ADD REPLY • link 6.8 years ago Gordon Smyth 52k

0

Entering edit mode

Can I ask you what you specifically mean by a "flagged" spot? Which Agilent columns specifically were you planning to treat as quality flags?

ADD REPLY • link 6.8 years ago Gordon Smyth 52k

0

Entering edit mode

I would like to conduct normalization with probe values that have a "gIsWellAboveBG" value of 1 and ignore/extract probes with a value of 0.

ADD REPLY • link 6.8 years ago CantExitVIM ▴ 10

0

Entering edit mode

What you're saying doesn't make sense, at least not as you've said it. I suspect that you are conflating two concepts that are really separate: spot quality flags and probe-filtering.

Quality flags apply to individual spots.
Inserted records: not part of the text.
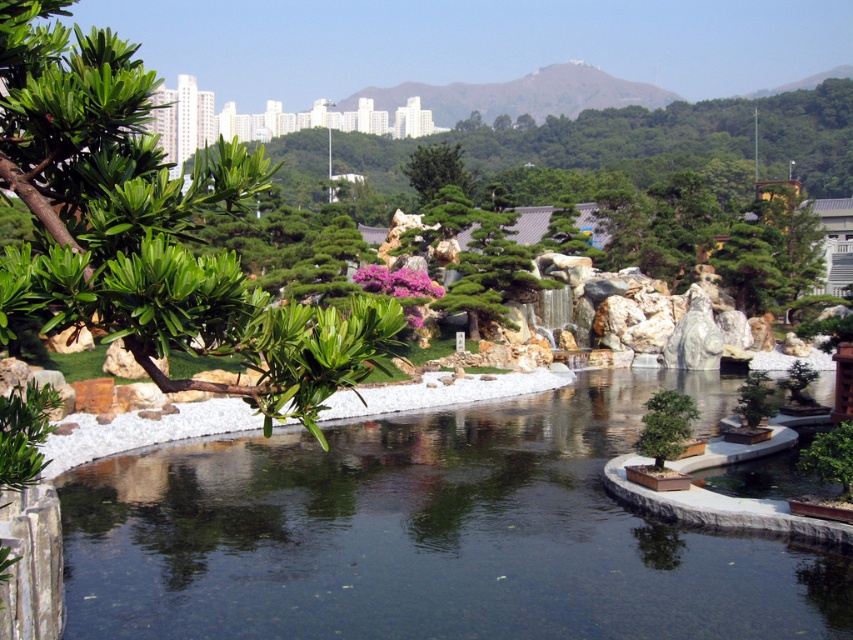
Question: Which point is closer to the camera taking this photo?

Choices:
 (A) (70, 300)
 (B) (497, 477)
 (C) (421, 173)

Answer: (A)

Question: Which object is farther from the camera taking this photo?

Choices:
 (A) green textured tree at center
 (B) green leafy branch at left

Answer: (A)

Question: Is clear water at center further to the viewer compared to green textured tree at center?

Choices:
 (A) yes
 (B) no

Answer: (B)

Question: Which object appears farthest from the camera in this image?

Choices:
 (A) clear water at center
 (B) green textured tree at center

Answer: (B)

Question: Is clear water at center smaller than green textured tree at center?

Choices:
 (A) yes
 (B) no

Answer: (A)

Question: Is green leafy branch at left bigger than green textured tree at center?

Choices:
 (A) no
 (B) yes

Answer: (A)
You can use limma to down-weight low quality spots but, so far, nothing you've said suggests that you have any low quality spots. You haven't mentioned any Agilent flag that corresponds to spot quality.

Probe-filtering on the other hand applies to a probe across a whole series of arrays. If you filter out a probe, then will you will filter out all n spots for that probe, where n is the number of arrays.
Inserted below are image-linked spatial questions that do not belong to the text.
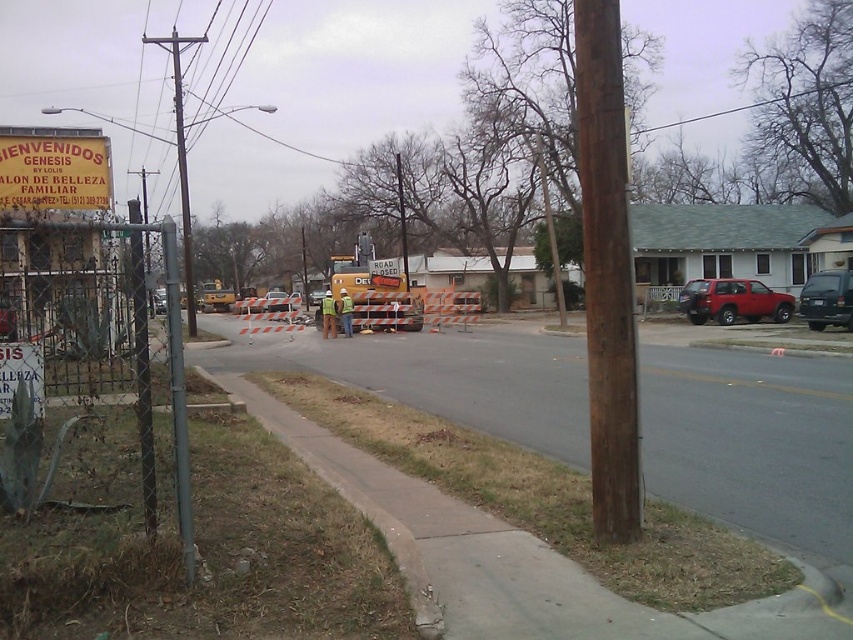
Between black wire at upper center and green reflective vest at center, which one has more height?

Standing taller between the two is black wire at upper center.

Is point (813, 90) closer to camera compared to point (340, 301)?

No, (813, 90) is behind (340, 301).

Locate an element on the screen. This screenshot has height=640, width=853. black wire at upper center is located at coordinates (750, 104).

Is matte red suv at right above green reflective safety vest at center?

Correct, matte red suv at right is located above green reflective safety vest at center.

Between point (701, 317) and point (332, 330), which one is positioned behind?

The point (332, 330) is behind.

You are a GUI agent. You are given a task and a screenshot of the screen. Output one action in this format:
    pyautogui.click(x=<x>, y=<y>)
    Task: Click on the matte red suv at right
    Image resolution: width=853 pixels, height=640 pixels.
    Given the screenshot: What is the action you would take?
    pyautogui.click(x=733, y=301)

Is brown wooden telegraph pole at left to the left of yellow construction vehicle at center from the viewer's perspective?

No, brown wooden telegraph pole at left is not to the left of yellow construction vehicle at center.

Find the location of a particular element. This screenshot has width=853, height=640. brown wooden telegraph pole at left is located at coordinates (181, 157).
gIsWellAboveBG takes on values for each spot, not for each probe. For any probe, you will get a whole string of values for gIsWellAboveBG, one for each microarray. If you want to use gIsWellAboveBG for probe filtering, then you have to compute some summary measure of the whole set of n values for that probe. I've already told you how to do that, in my answer below.
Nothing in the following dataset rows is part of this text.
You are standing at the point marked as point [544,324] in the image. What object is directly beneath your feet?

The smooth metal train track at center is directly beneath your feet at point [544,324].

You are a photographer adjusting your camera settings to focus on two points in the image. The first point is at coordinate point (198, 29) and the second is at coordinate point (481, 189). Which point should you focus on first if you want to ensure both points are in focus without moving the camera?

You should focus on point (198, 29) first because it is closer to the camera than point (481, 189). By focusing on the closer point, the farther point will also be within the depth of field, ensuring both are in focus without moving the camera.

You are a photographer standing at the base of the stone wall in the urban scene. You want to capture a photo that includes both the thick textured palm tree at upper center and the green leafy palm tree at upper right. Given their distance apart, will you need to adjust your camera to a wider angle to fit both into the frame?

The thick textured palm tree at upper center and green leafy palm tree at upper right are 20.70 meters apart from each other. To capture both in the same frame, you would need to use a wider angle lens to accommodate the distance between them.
ADD REPLY • link 6.8 years ago Gordon Smyth 52k

0

Entering edit mode

I think you are correct and I probably was misinterpreting what was being asked. If I remove/keep individual probes based on gIsWellAboveBG... I am creating a bunch of data-sets that can't be compared.

Based on your comment, I suspect he wanted me to remove probes that are universally "poor" in all the arrays. I am not sure if that is a more acceptable practice but will confirm my suspicious with him.

I appreciate the feedback. Thank you.

ADD REPLY • link 6.8 years ago CantExitVIM ▴ 10

score 2 · Answer 1 · 2018-03-16

Flags that identify poor quality spots can be set as zero weights

It is easy to remove "flagged" spots in limma, but not the way that you are doing it. It is all much easier than what you are attempting.

First, you must not change the original Agilent image analysis text files. They must be left as they are.

You simply read the microarray data into limma in the normal way, then set all the spots that are flagged to have zero weights Then all flagged spots will automatically be removed from any limma downstream analysis.

Note that this does not physically remove the flagged data, it simply causes the flagged data to be ignored during any statistical analysis.

You can set the weights automatically as the Agilent files are read in, by setting the wt.fun argument of read.maimages(). Or you can set the weights after the data has been read in. I'd do it afterwards myself, but it's easy either way.

It's not usually recommended however

I don't recommend the practice of removing flagged spots, especially for Agilent microarray. There is no need for it, and it will mostly likely make your analysis worse. In my experience, Agilent microarrays are generally good quality and flagging is not required. But I've explained how to do it if you want to do it anyway.

Detection flags should be using for filtering, not as weights

One thing that you should definitely not do, is to treat a detection column like gIsWellAboveBG, is if it was a quality flag. Such columns can be used, but they should be used to filter non-expressed probes, not to flag individual spots. The probe filtering should be done at a later step, after reading the intensity data into R.

To illustrate this, consider the Agilent microarray data analysed in Section 17.4 of the limma User's Guide. We could use gIsWellAboveBG like this. First, read the gIsWellAboveBG column in during the read step:

x <- read.maimages(SDRF[,"Array Data File"],source="agilent",
              green.only=TRUE,other.columns="gIsWellAboveBG")

Then we can filter probes using this variable:

is.expressed <- rowSums(x$other$gIsWellAboveBG > 0) >= 4
x <- x[is.expressed,]

This code keeps probes that have intensities well above background on at least 4 arrays.